Perhaps I shouldn’t worry about it. There have been plenty of things in the past that I enjoyed without fully understanding what was going on. Adolescence, for one. I don’t get James Joyce but I like reading his work because the cadence of the language and indecipherable imagery appeal to me on a sensory level. I like Dadaism but maybe that’s just because I know it’s supposed to confuse me. I’ll watch a Wes Anderson film any day of the week even when I’m not quite sure what I’m meant to get out of it. Of course, I’m not sure Wes is either.
But I feel like I should have a better grip on TV. Isn’t television supposed to be the 20th century’s non-denominational opiate of the masses? I thought so, but these days I feel as though my opiate has come in a child-proof bottle that I’ll never, ever get open, let alone get all that packing cotton out of. At the same time – to extend the shoddy metaphor – I’m equally sure the kid down the street has opened the bottle with ease and is nodding his head in thoughtful agreement to everything on the screen. I feel more and more as though everyone is getting it but me.
Don’t get me wrong, though. I don’t need to understand everything right away. I like to be challenged. I like to have to work to decipher a story. I’m just worried that my brain has reached saturation point. I know it’s bad when I’m watching “Lost” and can’t remember Ben’s daughter’s name and can’t remember the other hot time-traveling dude (Desmond! How could I forget you and your well-groomed scruffiness?). It’s bad, too, when I have to do math to figure out if something is a fast-forward or a flash-back. (“Okay, Ben’s trip to the Middle East is set in 2005. ‘Lost’ has been on for four season? Which means the plane crashed in 2004. Carry the one, subtract the two, find the square root of something…okay, it’s a flash-forward!”) How do the writers keep all this straight?
And don’t even ask me to figure out “Battlestar.” How did Baltar’s transformation into Hugh Hefner turn him into Jesus? Is it the hair? And the cylons make my brain hurt. There’s Sixes and Eights and Fours and some are working together and some aren’t and some are Dean Stockwell and some are making out with Dean Stockwell. And oh, did I mention a bunch of them look alike?

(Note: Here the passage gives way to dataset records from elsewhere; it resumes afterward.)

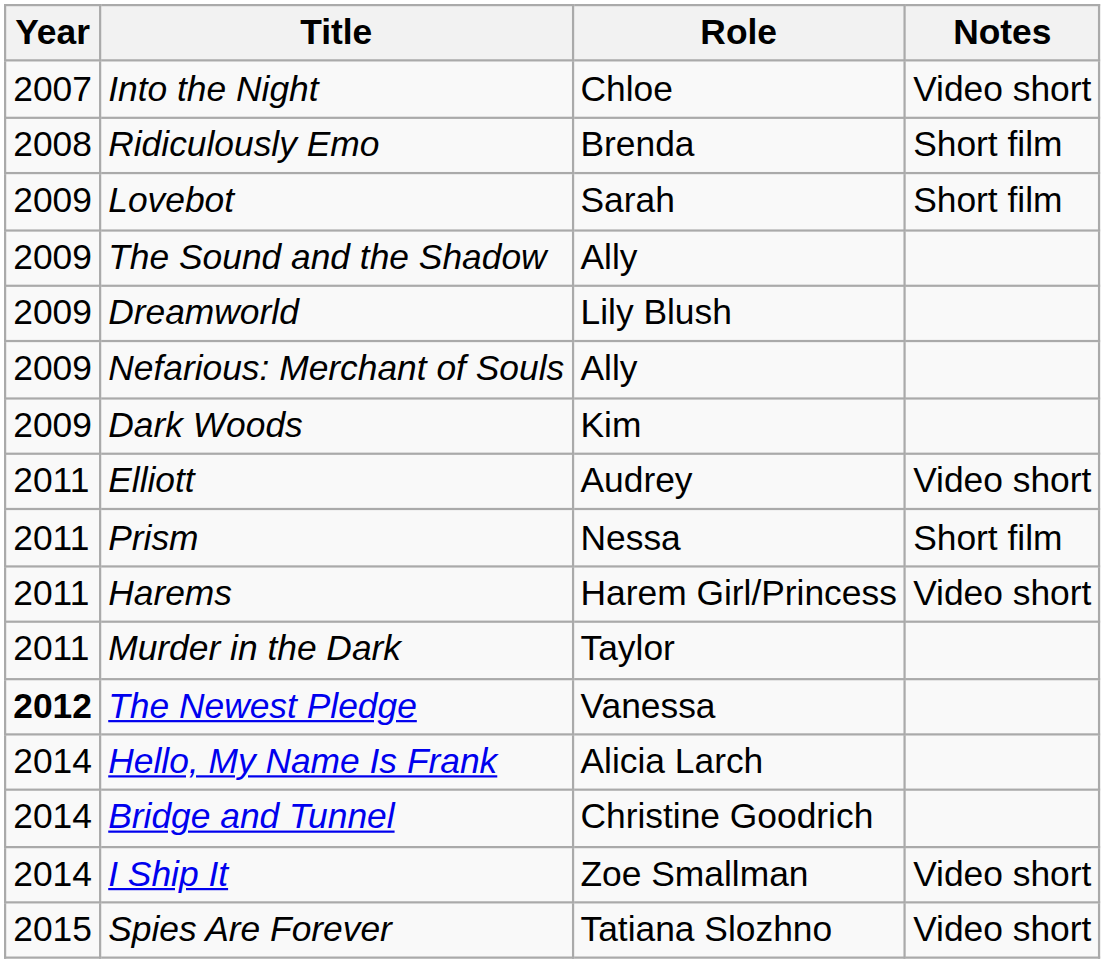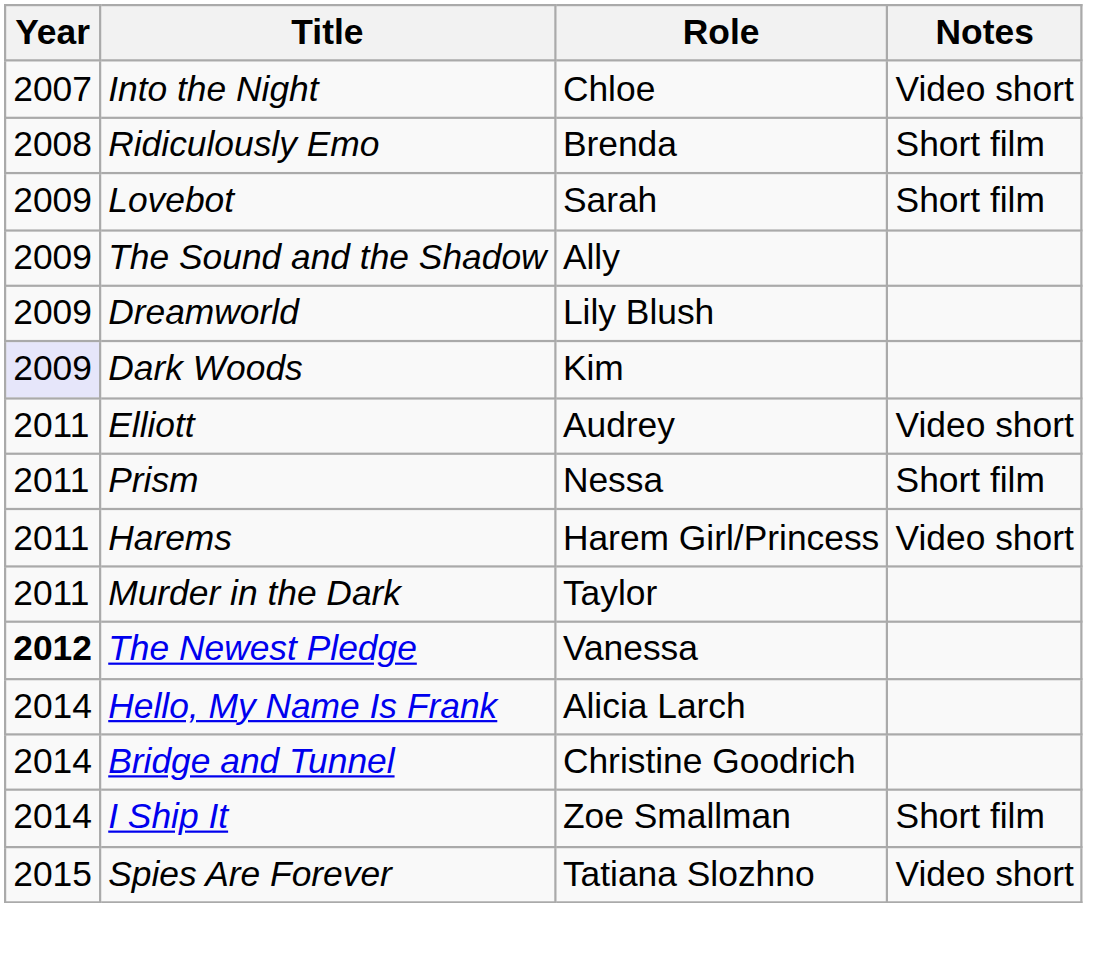- row: 2009 | Nefarious: Merchant of Souls | Ally
Dark Woods | Year: no background -> lavender background
I Ship It | Notes: Video short -> Short film
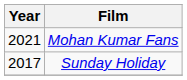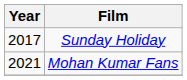rows swapped: Sunday Holiday <-> Mohan Kumar Fans
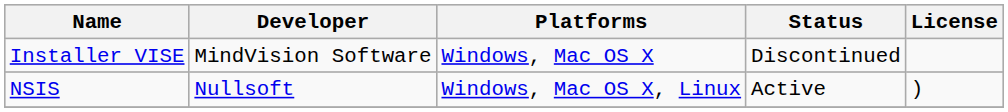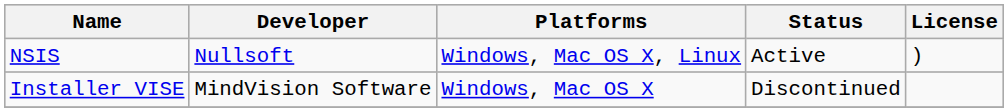rows swapped: Installer VISE <-> NSIS
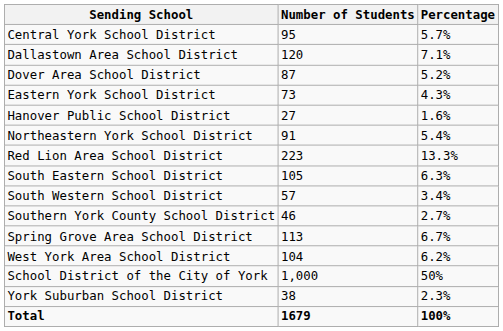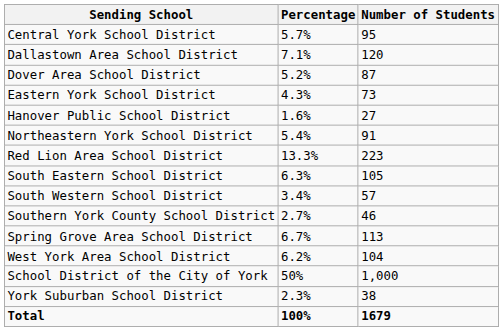columns swapped: Number of Students <-> Percentage
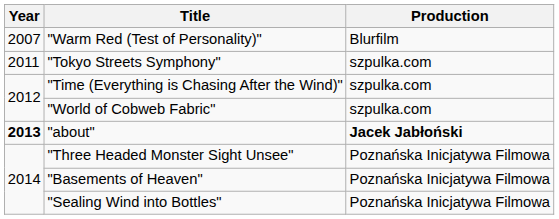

The thing is, these shows are all so well done that I trust this is an issue with me and not with the story telling. And I trust that eventually, all will be revealed and I’ll finally be able to go, “Ahhh, so that’s the answer. I knew it all along.” (Yes, I will lie when that moment comes.) In the meantime, I’m just going to accept that full comprehension is not important and embrace the belief that it’s all going to make sense someday. Otherwise, I’m going to start thinking that watching 100+ hours of confusing TV might have been a mistake.